Why You Still Need Vitamin D After Summer Ends
As summer fades and the days grow shorter, many assume they’ve stored enough of the “sunshine vitamin” to last through the darker months. But unless you’ve been exposing large areas of your skin to sunlight multiple times a week for 5–30 minutes without sunscreen, chances are your vitamin D levels may already be on the decline. And even if you did reach optimal levels during the summer, you’re now heading into autumn and winter—when natural sun exposure plummets and vitamin D stores begin to drop.
Vitamin D is essential for more than just bone health.
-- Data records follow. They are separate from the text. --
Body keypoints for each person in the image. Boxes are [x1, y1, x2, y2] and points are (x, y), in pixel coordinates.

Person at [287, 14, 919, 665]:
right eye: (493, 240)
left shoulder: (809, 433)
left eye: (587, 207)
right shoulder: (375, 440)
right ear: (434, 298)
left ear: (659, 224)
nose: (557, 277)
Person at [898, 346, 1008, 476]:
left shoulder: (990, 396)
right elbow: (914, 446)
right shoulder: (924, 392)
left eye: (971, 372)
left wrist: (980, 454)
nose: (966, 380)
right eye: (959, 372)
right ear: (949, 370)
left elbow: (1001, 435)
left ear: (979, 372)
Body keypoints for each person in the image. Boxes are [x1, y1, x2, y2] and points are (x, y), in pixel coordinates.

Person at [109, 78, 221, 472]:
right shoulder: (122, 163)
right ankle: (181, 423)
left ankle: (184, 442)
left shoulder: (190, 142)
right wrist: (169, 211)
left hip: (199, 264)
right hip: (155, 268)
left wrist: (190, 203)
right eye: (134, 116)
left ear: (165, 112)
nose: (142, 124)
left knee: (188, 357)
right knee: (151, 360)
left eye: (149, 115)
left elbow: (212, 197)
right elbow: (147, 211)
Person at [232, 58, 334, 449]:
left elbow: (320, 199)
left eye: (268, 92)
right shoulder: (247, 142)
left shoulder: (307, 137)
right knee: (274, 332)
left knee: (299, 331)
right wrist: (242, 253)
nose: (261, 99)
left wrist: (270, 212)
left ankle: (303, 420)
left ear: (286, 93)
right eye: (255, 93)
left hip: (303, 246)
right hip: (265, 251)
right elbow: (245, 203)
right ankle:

Deficiency can increase your risk of common cancers, osteopenia, osteoporosis, fractures, autoimmune disease, hypertension, type 2 diabetes, infections, and muscle weakness. So why is it so hard to maintain adequate levels?
There are several reasons. First, we’re conditioned to use sunscreen at all times, which blocks UVB rays required for vitamin D synthesis. While protecting against burns is important, overuse of sunscreen can prevent necessary exposure. Secondly, many people don’t get enough natural sunlight due to lifestyle, age, or cultural habits that limit skin exposure. Diet also plays a role. Few people eat enough vitamin D–rich foods like fatty fish, fish liver oil, or vitamin D–enriched eggs. And finally, most people aren’t taking high enough doses of vitamin D3 supplements to maintain optimal levels year-round.
That’s why it’s vital to take responsibility for your own vitamin D health. The best place to start is with testing. Use an accredited home blood spot test (available in many countries) to measure your 25(OH)D levels at the end of summer or winter—these are typically your highest and lowest points. If your levels fall below 100 nmol/L (40 ng/ml), consider taking a high-dose vitamin D3 supplement (around 4000 IU [100 mcg] or more daily) under the guidance of a qualified practitioner. Retest after 3 months to assess your progress.
Be smart with the sun. Don’t fear it—respect it. Allow safe exposure without burning. Let kids play in the sun before applying sunscreen, and avoid midday intensity. Our ancestors thrived under the sun for millennia without SPF 50. It's time to find a balanced, informed approach again.
While oily fish and fish oil can help, they’re often not potent enough to correct deficiency alone. Supplements and regular monitoring remain your most reliable tools.
Vitamin D is not just a seasonal concern—it’s a year-round necessity for vibrant health, resilience, and longevity. Take it seriously, and your body will thank you.